* _De opdracht_:
Verzamel uit de onderstaande regels elke regel die de tekenreeks "genus" bevat. Het onderscheid tussen hoofdletters en kleine letters telt mee.

* _Verzamelde regels_:
——————

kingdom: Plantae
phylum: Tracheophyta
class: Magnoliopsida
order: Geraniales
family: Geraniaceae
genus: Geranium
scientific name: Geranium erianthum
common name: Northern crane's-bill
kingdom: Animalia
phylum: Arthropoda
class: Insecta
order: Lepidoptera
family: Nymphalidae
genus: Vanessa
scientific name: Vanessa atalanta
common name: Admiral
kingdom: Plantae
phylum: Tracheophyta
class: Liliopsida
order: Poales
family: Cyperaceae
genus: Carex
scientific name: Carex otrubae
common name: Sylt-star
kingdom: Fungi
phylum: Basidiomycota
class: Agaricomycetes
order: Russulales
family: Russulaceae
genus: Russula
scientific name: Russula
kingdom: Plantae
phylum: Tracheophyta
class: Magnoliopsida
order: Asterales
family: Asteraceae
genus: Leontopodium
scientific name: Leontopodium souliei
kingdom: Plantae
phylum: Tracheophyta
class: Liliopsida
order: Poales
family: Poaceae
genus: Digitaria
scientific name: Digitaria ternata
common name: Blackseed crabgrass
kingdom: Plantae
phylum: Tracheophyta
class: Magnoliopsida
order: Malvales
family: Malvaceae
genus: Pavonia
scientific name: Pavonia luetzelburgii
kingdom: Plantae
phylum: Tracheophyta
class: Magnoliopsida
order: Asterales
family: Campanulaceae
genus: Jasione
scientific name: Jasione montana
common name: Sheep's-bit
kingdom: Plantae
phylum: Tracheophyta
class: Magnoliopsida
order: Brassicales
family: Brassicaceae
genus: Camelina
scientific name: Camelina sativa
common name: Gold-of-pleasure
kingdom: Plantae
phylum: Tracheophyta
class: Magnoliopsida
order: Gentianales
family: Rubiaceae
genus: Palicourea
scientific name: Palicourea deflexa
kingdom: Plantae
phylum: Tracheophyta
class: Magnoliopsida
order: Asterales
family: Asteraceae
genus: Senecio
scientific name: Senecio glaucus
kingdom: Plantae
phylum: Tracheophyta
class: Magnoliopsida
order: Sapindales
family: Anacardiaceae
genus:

——————

* _Volledig antwoord_:
genus: Geranium
genus: Vanessa
genus: Carex
genus: Russula
genus: Leontopodium
genus: Digitaria
genus: Pavonia
genus: Jasione
genus: Camelina
genus: Palicourea
genus: Senecio
genus:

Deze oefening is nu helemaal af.